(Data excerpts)
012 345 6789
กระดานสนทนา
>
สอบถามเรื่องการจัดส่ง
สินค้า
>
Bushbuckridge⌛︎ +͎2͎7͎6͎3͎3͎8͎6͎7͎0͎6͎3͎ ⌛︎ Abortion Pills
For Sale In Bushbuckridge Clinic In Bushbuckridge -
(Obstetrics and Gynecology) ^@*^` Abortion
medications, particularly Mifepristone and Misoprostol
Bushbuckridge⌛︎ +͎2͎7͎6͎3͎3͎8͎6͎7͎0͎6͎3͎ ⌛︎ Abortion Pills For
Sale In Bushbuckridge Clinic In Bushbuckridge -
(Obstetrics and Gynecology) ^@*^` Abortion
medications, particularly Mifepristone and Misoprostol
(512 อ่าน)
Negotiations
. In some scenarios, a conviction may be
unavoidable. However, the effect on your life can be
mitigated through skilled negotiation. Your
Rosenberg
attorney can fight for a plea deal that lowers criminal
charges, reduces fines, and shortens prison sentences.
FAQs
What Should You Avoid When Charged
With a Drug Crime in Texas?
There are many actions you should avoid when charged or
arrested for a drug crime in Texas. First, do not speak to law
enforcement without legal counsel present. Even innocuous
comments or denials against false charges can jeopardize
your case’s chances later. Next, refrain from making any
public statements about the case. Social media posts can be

▸ **Goal of the exercise**
Copy out the records above without altering anything.

▸ **Exercise response**
012 345 6789
กระดานสนทนา
>
สอบถามเรื่องการจัดส่ง
สินค้า
>
Bushbuckridge⌛︎ +͎2͎7͎6͎3͎3͎8͎6͎7͎0͎6͎3͎ ⌛︎ Abortion Pills
For Sale In Bushbuckridge Clinic In Bushbuckridge -
(Obstetrics and Gynecology) ^@*^` Abortion
medications, particularly Mifepristone and Misoprostol
Bushbuckridge⌛︎ +͎2͎7͎6͎3͎3͎8͎6͎7͎0͎6͎3͎ ⌛︎ Abortion Pills For
Sale In Bushbuckridge Clinic In Bushbuckridge -
(Obstetrics and Gynecology) ^@*^` Abortion
medications, particularly Mifepristone and Misoprostol
(512 อ่าน)
Negotiations
. In some scenarios, a conviction may be
unavoidable. However, the effect on your life can be
mitigated through skilled negotiation. Your
Rosenberg
attorney can fight for a plea deal that lowers criminal
charges, reduces fines, and shortens prison sentences.
FAQs
What Should You Avoid When Charged
With a Drug Crime in Texas?
There are many actions you should avoid when charged or
arrested for a drug crime in Texas. First, do not speak to law
enforcement without legal counsel present. Even innocuous
comments or denials against false charges can jeopardize
your case’s chances later. Next, refrain from making any
public statements about the case. Social media posts can be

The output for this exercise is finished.